(Hardware design source files)
#####
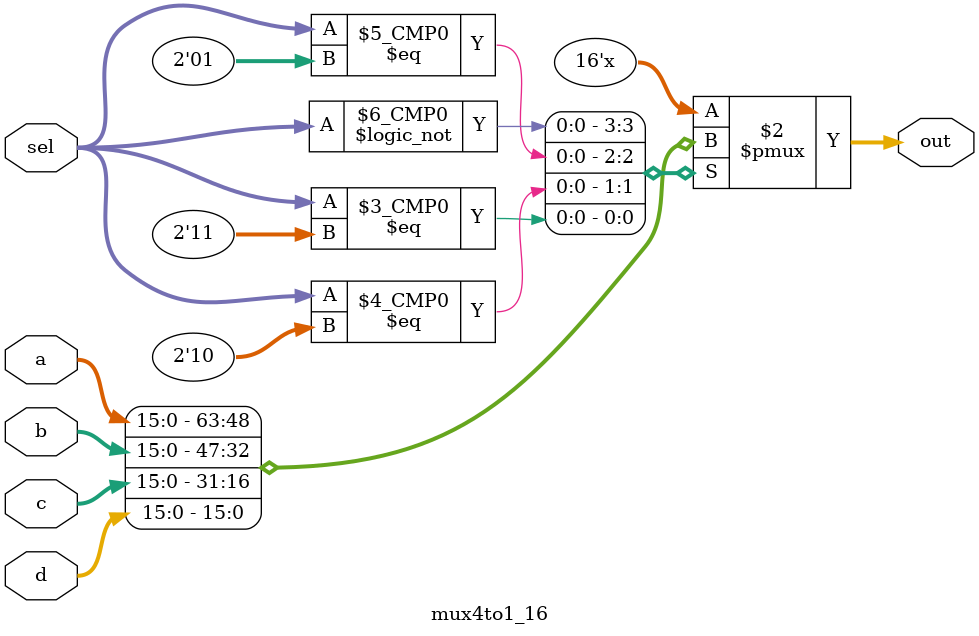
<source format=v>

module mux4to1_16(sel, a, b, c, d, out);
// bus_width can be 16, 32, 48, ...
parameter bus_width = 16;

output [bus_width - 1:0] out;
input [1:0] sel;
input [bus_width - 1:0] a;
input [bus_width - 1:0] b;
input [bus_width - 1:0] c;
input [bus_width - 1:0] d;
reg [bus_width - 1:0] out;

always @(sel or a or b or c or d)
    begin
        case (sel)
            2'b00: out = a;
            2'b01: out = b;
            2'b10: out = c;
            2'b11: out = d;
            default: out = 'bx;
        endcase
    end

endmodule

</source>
#####
TASK DESCRIPTION:
Without the pictures, please output every record exactly.

SOLUTION:
<source format=v>

module mux4to1_16(sel, a, b, c, d, out);
// bus_width can be 16, 32, 48, ...
parameter bus_width = 16;

output [bus_width - 1:0] out;
input [1:0] sel;
input [bus_width - 1:0] a;
input [bus_width - 1:0] b;
input [bus_width - 1:0] c;
input [bus_width - 1:0] d;
reg [bus_width - 1:0] out;

always @(sel or a or b or c or d)
    begin
        case (sel)
            2'b00: out = a;
            2'b01: out = b;
            2'b10: out = c;
            2'b11: out = d;
            default: out = 'bx;
        endcase
    end

endmodule

</source>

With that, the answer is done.